Usually dealer support is a big factor when considering what & where you buy. That's where I would start...then go to the website of the manufacturer of your preferred plow. Click on dealer locator tab & find who's close to you. I like having at least 2 options in range, just in case I decide for whatever reason that I don't care for my original dealer who I purchased from ( I have this problem now). 

There should also be a specs tab where you can enter your vehicles info, which will then lead you to your plow options.
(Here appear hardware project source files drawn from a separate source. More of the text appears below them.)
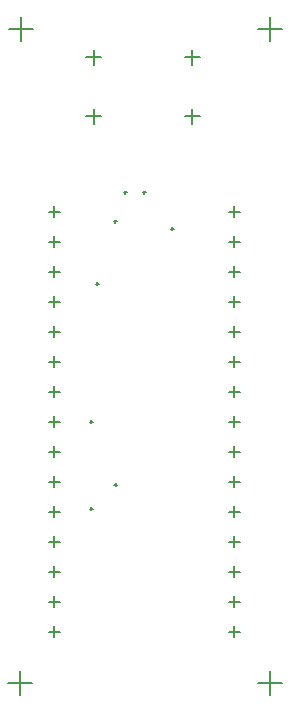
<source format=gbr>
G04*
G04 #@! TF.GenerationSoftware,Altium Limited,Altium Designer,23.1.1 (15)*
G04*
G04 Layer_Color=128*
%FSLAX25Y25*%
%MOIN*%
G70*
G04*
G04 #@! TF.SameCoordinates,7F6F0EF6-604E-4872-8498-859B9B4CD440*
G04*
G04*
G04 #@! TF.FilePolarity,Positive*
G04*
G01*
G75*
%ADD44C,0.00500*%
D44*
X143852Y166165D02*
X147450D01*
X145651Y164366D02*
Y167965D01*
X143852Y156165D02*
X147450D01*
X145651Y154366D02*
Y157965D01*
X143852Y146165D02*
X147450D01*
X145651Y144366D02*
Y147965D01*
X143852Y136165D02*
X147450D01*
X145651Y134366D02*
Y137965D01*
X143852Y126165D02*
X147450D01*
X145651Y124366D02*
Y127965D01*
X143852Y116165D02*
X147450D01*
X145651Y114366D02*
Y117965D01*
X143852Y106165D02*
X147450D01*
X145651Y104366D02*
Y107965D01*
X143852Y96165D02*
X147450D01*
X145651Y94366D02*
Y97965D01*
X143852Y86165D02*
X147450D01*
X145651Y84366D02*
Y87965D01*
X143852Y76165D02*
X147450D01*
X145651Y74366D02*
Y77965D01*
X143852Y66165D02*
X147450D01*
X145651Y64366D02*
Y67965D01*
X143852Y56165D02*
X147450D01*
X145651Y54366D02*
Y57965D01*
X143852Y46165D02*
X147450D01*
X145651Y44366D02*
Y47965D01*
X143852Y36165D02*
X147450D01*
X145651Y34366D02*
Y37965D01*
X143852Y26165D02*
X147450D01*
X145651Y24366D02*
Y27965D01*
X203852Y26165D02*
X207450D01*
X205651Y24366D02*
Y27965D01*
X203852Y36165D02*
X207450D01*
X205651Y34366D02*
Y37965D01*
X203852Y46165D02*
X207450D01*
X205651Y44366D02*
Y47965D01*
X203852Y56165D02*
X207450D01*
X205651Y54366D02*
Y57965D01*
X203852Y66165D02*
X207450D01*
X205651Y64366D02*
Y67965D01*
X203852Y76165D02*
X207450D01*
X205651Y74366D02*
Y77965D01*
X203852Y86165D02*
X207450D01*
X205651Y84366D02*
Y87965D01*
X203852Y96165D02*
X207450D01*
X205651Y94366D02*
Y97965D01*
X203852Y106165D02*
X207450D01*
X205651Y104366D02*
Y107965D01*
X203852Y116165D02*
X207450D01*
X205651Y114366D02*
Y117965D01*
X203852Y126165D02*
X207450D01*
X205651Y124366D02*
Y127965D01*
X203852Y136165D02*
X207450D01*
X205651Y134366D02*
Y137965D01*
X203852Y146165D02*
X207450D01*
X205651Y144366D02*
Y147965D01*
X203852Y156165D02*
X207450D01*
X205651Y154366D02*
Y157965D01*
X203852Y166165D02*
X207450D01*
X205651Y164366D02*
Y167965D01*
X156219Y197958D02*
X161337D01*
X158778Y195398D02*
Y200517D01*
X156219Y217642D02*
X161337D01*
X158778Y215083D02*
Y220201D01*
X189113Y197958D02*
X194231D01*
X191672Y195398D02*
Y200517D01*
X189113Y217642D02*
X194231D01*
X191672Y215083D02*
Y220201D01*
X130500Y227000D02*
X138500D01*
X134500Y223000D02*
Y231000D01*
X213600Y227000D02*
X221600D01*
X217600Y223000D02*
Y231000D01*
X130100Y9000D02*
X138100D01*
X134100Y5000D02*
Y13000D01*
X213500Y9000D02*
X221500D01*
X217500Y5000D02*
Y13000D01*
X165600Y75200D02*
X166600D01*
X166100Y74700D02*
Y75700D01*
X157509Y96165D02*
X158509D01*
X158009Y95665D02*
Y96665D01*
X157509Y67107D02*
X158509D01*
X158009Y66607D02*
Y67607D01*
X159500Y142200D02*
X160500D01*
X160000Y141700D02*
Y142700D01*
X175151Y172600D02*
X176151D01*
X175651Y172100D02*
Y173100D01*
X168732Y172594D02*
X169732D01*
X169232Y172094D02*
Y173094D01*
X165423Y163008D02*
X166423D01*
X165923Y162508D02*
Y163508D01*
X184457Y160570D02*
X185457D01*
X184957Y160070D02*
Y161070D01*
M02*

</source>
It also pays to shop around, because prices do vary. So do hours of operation...my new dealer is open 24 hrs when it's snowing. My old dealer has bankers hours & a mechanic whom I would never have service my truck.


----------



## treesnsnow (Aug 28, 2009)

I had a 2005 f150 ext cab 6.5 box and plowed my drive and my parents plus 7 resdiential and 2 commerical cilents everystorm with for 4 years with out a problem and did it with a sno way 7'6" mt series plow. only thing i did to the truck was put a leveling kit in it and i had to do the ball joints every other year. other then that it was fine


----------



## the_experience (Feb 28, 2007)

Extended cab versus crew cab amounts to a big weight difference. I might be hesitant.


----------



## treesnsnow (Aug 28, 2009)

yes you are correct in a crew cab putting more weight on the front axle it does by 320 lbs but he only wants to plow his driveway what i am saying is i plowed a total of 9 lots for 4 years every storm and the only front end issue i had was ball joints. if you are worried about too much weight on your ront axle play with ballast but make sure you dont exceed your gvw ofthe truck. also i would reccomend not hooking the plow up and leaving it hooked up for thr whole winter. if you know you have a week of no snow coming take it off at the same time you know its going to snow for the next 4 days keave it on, a half ton truck is able to plow it just takes a little for thinking ahead thats all here is a guy near by who uses 3or 4 97-03 style f150s and he lows a whole bunch of lots all have 8' fishers on them


----------



## MickiRig1 (Dec 5, 2003)

Buy a decent plow. Even when you say it's just for your drive, it can escalate. Your family and friends know you have a plow. Big storm, Hey come over and do my drive. A neighbor of them waves a $20. Do that drive. It really can be addictive after a while. Hah, I beat Mother Nature! _Where else can I plow?_


----------



## johnnysnok (Dec 31, 2009)

Yes you can plow with that truck, i have a 1999 F-150 with the same plow i bought 14 years ago before they were making specialty plows that are a little lighter. Stock front end and suspention. This plow has been on 2 F-150's, last year i even added wings which are another 60 to 70lbs.


----------



## dnewf (Nov 6, 2011)

Thanks guys for all your help! I think this week i will have a look at the ht by Fisher...


----------